The boys are settled into math this morning, one on the couch and one on the loveseat. Settled may be a generous description, as we’re struggling a bit to return to the routine of structured learning. In other words, we’re struggling with math.
I’ll do the problems, but I’m not checking them.
That’s Carter’s statement this morning, as we look at the pages he is to complete. Grumble. Sigh. Pick at a toenail. Grumble. Draw dragon pictures in the white spaces on the page. Sigh.
I’ll do the problems, but I’m not checking them, he repeats, just to make sure I’ve understood the line he’s drawing in this morning’s mathematical sand.
I think, as I brush my teeth and plan what I will fix for supper and decide whether or not to bake muffins and make the bed and make a phone call… I think as I do all these things about the lines I draw.
I’ll do this, but not that.
These are the little bargains I make – with my husband, with my children, with God, with church, with myself.
It’s how I keep a little bit of control over whatever it is I’ve decided (or been told) I need to do.
It’s not a bad thing, I suppose, in many situations. I don’t mind if Carter doesn’t check his math problems. I don’t mind him finding ways to feel in control in difficult situations.
Except that, we don’t always. We don’t have control, a lot of the time, and while it might feel good to draw a line, sometimes you can’t.
Today is September 11, 2013, and twelve years ago a line was crossed.

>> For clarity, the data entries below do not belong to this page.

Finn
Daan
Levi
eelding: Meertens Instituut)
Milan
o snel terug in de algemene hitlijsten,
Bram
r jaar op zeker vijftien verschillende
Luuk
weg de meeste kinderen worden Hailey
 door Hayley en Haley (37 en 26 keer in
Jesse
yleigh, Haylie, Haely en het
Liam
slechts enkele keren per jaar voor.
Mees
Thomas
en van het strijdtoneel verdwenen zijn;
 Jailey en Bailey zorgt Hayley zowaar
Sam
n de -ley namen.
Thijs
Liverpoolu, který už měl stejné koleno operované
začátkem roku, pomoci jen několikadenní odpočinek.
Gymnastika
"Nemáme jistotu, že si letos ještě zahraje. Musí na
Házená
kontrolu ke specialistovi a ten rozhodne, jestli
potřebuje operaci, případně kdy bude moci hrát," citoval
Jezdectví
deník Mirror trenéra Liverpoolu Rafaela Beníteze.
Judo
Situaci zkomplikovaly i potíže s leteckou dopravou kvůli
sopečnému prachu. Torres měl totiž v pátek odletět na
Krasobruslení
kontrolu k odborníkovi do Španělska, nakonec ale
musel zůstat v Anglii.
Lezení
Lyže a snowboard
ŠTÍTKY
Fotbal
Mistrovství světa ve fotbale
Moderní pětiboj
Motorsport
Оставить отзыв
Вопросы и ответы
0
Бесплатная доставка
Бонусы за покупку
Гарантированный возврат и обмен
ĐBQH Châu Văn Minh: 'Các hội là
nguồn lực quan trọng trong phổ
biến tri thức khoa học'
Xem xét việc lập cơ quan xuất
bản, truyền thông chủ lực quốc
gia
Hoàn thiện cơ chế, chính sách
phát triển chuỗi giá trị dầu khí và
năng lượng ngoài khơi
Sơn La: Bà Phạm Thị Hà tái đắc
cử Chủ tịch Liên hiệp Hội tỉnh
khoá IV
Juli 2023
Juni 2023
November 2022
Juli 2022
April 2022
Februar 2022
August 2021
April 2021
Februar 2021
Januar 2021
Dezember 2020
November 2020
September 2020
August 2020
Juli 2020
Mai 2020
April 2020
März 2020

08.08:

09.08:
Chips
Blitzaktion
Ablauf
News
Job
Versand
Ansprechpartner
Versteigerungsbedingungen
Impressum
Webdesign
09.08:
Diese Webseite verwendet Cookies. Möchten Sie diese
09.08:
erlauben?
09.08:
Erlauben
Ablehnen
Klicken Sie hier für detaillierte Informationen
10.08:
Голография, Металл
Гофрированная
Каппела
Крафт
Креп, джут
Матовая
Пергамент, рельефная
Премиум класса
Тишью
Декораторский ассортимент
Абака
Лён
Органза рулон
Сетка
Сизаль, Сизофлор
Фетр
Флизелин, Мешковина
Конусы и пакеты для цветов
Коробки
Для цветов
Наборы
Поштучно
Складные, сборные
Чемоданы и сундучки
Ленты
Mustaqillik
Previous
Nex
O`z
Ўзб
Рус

Today, on the anniversary of that day that changed so much and affected so many people, we’re doing math in our living room. Today, social media will be awash with memorials and tributes and flags and commentary, and there will be political discussions and people will find things to disagree about. But in our home, in our living room, we are doing math. Carter is doing his work, in peace, and his only concern is how many pages he has to complete, and I’m incredibly and selfishly thankful for that.